**Assignment**
Copy out word for word, from the records below, the lines between the one holding "(2) Properly-designed computer" and the one holding "(4) Robust selection", with both of those lines included.
==*==
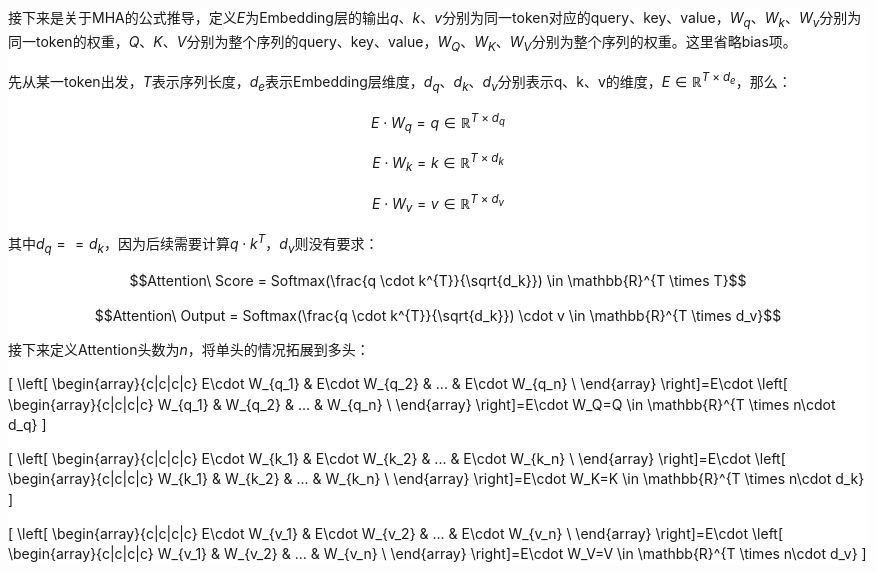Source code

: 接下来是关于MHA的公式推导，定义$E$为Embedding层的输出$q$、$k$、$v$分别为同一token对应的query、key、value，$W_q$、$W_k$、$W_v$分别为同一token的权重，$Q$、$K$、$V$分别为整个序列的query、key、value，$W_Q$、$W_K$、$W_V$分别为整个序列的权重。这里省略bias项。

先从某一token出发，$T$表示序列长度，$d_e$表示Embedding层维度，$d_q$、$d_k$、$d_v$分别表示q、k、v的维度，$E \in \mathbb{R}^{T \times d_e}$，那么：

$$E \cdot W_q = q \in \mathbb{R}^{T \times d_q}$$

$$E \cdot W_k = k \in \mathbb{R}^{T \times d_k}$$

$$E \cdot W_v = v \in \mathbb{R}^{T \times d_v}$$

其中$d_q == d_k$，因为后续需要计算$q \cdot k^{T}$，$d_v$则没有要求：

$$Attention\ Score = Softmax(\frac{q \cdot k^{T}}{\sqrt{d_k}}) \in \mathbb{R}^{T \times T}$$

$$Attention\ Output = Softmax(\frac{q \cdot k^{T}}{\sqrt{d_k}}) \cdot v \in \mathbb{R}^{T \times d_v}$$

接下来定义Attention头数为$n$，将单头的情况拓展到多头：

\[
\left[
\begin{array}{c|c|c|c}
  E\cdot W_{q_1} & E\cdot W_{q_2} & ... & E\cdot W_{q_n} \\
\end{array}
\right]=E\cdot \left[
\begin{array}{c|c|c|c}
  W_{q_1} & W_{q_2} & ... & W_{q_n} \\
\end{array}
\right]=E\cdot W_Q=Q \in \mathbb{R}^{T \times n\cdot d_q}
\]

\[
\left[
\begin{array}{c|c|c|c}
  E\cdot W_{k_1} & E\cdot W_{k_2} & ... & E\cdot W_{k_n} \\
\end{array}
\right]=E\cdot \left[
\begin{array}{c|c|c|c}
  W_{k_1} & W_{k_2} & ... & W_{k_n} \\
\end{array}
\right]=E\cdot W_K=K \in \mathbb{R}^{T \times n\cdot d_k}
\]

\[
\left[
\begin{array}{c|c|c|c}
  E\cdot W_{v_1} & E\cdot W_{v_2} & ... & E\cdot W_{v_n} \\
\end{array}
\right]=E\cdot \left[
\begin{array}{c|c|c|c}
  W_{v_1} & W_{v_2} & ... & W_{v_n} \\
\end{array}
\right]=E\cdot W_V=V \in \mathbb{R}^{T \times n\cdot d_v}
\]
==*==
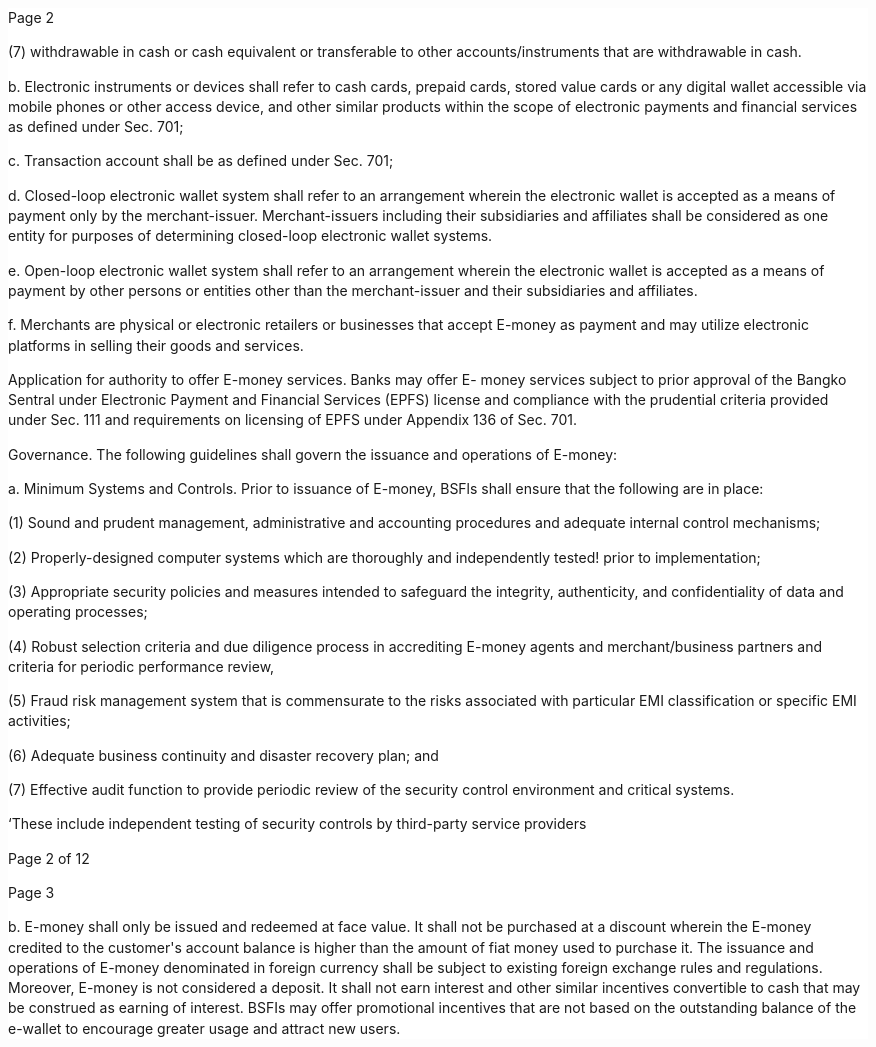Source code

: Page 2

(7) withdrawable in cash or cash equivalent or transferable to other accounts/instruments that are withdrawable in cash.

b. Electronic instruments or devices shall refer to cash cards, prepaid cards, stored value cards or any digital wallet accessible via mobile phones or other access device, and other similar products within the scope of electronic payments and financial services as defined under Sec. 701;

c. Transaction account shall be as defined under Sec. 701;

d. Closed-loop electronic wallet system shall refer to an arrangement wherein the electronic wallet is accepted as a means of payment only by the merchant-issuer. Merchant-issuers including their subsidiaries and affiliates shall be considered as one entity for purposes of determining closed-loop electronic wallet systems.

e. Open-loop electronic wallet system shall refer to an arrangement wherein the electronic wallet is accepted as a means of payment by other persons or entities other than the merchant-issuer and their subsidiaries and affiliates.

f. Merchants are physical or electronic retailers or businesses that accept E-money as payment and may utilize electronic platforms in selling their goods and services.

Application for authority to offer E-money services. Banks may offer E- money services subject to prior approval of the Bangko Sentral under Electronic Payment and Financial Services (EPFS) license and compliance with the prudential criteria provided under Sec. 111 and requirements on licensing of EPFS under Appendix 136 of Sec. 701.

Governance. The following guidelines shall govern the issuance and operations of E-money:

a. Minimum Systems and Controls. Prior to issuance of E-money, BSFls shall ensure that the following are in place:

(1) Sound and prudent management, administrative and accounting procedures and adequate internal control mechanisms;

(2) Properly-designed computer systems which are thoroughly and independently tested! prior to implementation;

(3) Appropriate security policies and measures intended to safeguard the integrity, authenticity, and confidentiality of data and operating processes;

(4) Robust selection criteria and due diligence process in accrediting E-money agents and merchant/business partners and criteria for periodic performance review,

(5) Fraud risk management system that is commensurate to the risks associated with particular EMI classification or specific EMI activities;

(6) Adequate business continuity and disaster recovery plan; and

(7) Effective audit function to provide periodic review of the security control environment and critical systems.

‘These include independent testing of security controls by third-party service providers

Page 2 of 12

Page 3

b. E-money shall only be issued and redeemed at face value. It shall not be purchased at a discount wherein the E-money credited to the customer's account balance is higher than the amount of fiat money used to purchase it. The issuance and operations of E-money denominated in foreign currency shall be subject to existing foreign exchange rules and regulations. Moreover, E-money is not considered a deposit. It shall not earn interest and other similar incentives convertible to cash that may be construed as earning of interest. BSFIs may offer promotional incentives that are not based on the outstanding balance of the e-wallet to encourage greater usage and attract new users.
==*==
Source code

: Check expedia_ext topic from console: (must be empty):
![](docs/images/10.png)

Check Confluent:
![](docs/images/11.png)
==*==
**Expected answer**
(2) Properly-designed computer systems which are thoroughly and independently tested! prior to implementation;

(3) Appropriate security policies and measures intended to safeguard the integrity, authenticity, and confidentiality of data and operating processes;

(4) Robust selection criteria and due diligence process in accrediting E-money agents and merchant/business partners and criteria for periodic performance review,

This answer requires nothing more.